Aim of the task:
Each line below from the one containing "Follow the order of the list." through the one containing "Answer as a" is to be given again exactly, and no line outside that span.

BEGIN The input

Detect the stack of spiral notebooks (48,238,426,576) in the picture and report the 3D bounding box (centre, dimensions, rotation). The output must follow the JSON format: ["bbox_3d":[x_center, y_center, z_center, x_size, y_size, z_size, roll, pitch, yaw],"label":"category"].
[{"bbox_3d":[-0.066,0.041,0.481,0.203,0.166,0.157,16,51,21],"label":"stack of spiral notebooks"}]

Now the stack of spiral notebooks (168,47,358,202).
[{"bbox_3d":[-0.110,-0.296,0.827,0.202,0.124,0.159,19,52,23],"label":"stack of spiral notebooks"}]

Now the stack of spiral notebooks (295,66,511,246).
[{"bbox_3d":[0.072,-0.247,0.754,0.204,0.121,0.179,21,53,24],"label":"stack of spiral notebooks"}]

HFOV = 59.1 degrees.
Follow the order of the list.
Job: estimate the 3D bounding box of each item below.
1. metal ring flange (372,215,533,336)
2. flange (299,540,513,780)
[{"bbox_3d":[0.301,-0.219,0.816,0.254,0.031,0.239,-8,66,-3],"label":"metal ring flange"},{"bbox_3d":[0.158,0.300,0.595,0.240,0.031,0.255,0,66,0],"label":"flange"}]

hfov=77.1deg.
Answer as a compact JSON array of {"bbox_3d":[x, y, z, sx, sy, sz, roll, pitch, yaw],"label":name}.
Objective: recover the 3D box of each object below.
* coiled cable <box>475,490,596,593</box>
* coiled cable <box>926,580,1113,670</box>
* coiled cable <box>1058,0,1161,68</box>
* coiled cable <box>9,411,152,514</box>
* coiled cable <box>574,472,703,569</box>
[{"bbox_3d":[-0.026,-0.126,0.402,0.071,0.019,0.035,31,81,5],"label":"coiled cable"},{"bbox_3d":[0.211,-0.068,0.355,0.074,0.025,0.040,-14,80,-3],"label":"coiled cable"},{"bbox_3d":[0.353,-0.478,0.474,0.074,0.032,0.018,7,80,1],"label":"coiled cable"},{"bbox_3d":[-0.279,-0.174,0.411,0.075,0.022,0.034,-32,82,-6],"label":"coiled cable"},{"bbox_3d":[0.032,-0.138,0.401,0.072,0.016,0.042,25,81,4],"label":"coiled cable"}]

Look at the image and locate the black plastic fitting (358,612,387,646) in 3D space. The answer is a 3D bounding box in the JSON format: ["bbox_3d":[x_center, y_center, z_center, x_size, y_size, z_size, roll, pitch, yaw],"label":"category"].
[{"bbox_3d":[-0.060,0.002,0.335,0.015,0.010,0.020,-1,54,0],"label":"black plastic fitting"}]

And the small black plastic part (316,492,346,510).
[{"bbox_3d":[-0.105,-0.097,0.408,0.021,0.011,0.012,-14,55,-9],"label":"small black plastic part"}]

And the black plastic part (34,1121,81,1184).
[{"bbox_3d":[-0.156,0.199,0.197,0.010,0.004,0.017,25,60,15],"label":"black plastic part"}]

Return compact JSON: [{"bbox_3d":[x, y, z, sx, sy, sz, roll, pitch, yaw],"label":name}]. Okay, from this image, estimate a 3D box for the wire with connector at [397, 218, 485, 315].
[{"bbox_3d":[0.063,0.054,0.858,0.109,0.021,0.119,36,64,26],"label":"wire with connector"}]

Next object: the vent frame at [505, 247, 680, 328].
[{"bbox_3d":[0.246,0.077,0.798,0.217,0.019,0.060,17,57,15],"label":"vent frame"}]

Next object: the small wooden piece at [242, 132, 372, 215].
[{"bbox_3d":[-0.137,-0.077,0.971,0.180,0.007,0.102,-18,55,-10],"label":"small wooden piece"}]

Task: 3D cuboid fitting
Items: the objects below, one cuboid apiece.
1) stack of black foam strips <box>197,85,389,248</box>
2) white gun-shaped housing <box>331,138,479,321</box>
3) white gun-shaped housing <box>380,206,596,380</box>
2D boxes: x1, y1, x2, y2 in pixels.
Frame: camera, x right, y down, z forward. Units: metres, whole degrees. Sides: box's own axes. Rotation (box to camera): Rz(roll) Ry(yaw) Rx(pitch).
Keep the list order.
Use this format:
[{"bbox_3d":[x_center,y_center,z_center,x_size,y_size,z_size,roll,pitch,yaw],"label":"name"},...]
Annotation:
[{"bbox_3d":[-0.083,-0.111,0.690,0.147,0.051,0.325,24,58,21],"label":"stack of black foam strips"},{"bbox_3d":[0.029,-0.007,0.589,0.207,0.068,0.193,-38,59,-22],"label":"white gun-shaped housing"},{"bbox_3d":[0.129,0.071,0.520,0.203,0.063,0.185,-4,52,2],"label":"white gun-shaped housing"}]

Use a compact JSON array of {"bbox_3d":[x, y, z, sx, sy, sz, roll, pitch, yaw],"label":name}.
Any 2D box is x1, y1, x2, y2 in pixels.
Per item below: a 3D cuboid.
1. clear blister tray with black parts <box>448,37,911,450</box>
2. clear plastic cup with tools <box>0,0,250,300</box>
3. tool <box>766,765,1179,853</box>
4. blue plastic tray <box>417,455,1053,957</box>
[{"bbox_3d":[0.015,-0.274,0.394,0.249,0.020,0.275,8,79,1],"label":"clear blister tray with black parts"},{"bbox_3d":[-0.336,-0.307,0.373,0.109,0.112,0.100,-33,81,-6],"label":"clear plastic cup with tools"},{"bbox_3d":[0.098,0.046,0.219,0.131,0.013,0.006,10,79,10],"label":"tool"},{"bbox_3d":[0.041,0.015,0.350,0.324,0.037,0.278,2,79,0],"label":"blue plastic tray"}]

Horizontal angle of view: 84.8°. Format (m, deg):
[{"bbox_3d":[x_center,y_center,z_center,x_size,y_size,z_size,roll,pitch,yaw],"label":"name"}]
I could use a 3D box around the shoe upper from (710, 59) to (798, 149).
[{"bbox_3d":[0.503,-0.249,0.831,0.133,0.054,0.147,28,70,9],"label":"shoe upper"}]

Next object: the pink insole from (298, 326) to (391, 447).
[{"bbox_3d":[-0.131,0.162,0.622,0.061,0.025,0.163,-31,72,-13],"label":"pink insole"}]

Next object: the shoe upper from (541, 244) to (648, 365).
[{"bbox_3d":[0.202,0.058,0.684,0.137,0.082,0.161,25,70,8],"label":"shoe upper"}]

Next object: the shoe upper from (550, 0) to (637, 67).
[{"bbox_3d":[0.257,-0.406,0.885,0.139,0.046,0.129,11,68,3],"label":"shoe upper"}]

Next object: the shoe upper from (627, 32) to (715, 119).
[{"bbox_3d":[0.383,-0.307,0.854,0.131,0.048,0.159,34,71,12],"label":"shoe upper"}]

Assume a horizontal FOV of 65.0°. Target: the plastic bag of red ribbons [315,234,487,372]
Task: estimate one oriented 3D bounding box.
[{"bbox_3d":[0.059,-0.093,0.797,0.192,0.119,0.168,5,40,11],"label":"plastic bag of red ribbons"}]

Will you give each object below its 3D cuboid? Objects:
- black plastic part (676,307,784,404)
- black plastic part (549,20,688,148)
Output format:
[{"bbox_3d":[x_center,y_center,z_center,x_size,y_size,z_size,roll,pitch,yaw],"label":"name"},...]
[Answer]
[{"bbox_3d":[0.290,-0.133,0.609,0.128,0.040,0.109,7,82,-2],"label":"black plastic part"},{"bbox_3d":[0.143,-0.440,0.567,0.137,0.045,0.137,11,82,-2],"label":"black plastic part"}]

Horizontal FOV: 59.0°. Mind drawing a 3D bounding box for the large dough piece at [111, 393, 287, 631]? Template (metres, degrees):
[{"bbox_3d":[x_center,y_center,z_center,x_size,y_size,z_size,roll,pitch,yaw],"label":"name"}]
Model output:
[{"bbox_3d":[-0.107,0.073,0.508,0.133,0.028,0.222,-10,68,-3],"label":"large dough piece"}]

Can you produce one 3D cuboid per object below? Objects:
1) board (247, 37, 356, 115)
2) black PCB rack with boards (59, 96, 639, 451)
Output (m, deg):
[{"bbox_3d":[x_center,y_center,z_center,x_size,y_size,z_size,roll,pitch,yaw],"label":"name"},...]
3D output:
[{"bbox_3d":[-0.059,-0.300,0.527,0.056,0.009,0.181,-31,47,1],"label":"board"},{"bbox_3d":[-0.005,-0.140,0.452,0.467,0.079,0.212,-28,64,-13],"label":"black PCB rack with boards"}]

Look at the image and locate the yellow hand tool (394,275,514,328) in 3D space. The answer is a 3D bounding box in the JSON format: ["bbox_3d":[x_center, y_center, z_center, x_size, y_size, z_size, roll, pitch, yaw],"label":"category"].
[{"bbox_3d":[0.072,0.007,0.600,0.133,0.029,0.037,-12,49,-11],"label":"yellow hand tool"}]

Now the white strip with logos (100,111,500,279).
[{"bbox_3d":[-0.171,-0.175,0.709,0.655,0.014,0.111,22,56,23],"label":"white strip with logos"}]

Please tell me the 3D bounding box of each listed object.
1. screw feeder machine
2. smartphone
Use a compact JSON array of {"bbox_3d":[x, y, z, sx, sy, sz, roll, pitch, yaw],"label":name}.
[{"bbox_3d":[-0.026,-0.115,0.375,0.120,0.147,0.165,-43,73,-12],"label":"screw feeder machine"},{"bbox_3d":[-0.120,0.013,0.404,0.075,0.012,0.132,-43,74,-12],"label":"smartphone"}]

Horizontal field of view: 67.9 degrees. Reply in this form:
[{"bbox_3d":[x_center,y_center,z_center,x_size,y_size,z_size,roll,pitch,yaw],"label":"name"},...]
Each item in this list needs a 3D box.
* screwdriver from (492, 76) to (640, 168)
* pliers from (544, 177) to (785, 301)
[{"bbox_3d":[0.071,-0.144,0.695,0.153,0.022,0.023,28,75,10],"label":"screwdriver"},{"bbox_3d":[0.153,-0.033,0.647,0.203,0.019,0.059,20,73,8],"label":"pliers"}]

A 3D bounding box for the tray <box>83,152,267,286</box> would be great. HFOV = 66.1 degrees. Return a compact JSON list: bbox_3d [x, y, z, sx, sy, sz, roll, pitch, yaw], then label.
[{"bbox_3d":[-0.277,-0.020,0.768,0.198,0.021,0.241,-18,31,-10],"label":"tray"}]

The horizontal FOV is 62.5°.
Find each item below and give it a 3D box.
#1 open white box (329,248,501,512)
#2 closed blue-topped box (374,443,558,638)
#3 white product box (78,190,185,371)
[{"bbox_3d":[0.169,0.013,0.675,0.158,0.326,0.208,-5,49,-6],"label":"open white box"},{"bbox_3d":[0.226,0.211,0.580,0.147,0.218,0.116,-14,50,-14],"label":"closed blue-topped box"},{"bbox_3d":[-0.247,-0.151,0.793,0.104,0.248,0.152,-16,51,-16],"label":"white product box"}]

END The input

Solved problem:
Follow the order of the list.
Job: estimate the 3D bounding box of each item below.
1. metal ring flange (372,215,533,336)
2. flange (299,540,513,780)
[{"bbox_3d":[0.301,-0.219,0.816,0.254,0.031,0.239,-8,66,-3],"label":"metal ring flange"},{"bbox_3d":[0.158,0.300,0.595,0.240,0.031,0.255,0,66,0],"label":"flange"}]

hfov=77.1deg.
Answer as a compact JSON array of {"bbox_3d":[x, y, z, sx, sy, sz, roll, pitch, yaw],"label":name}.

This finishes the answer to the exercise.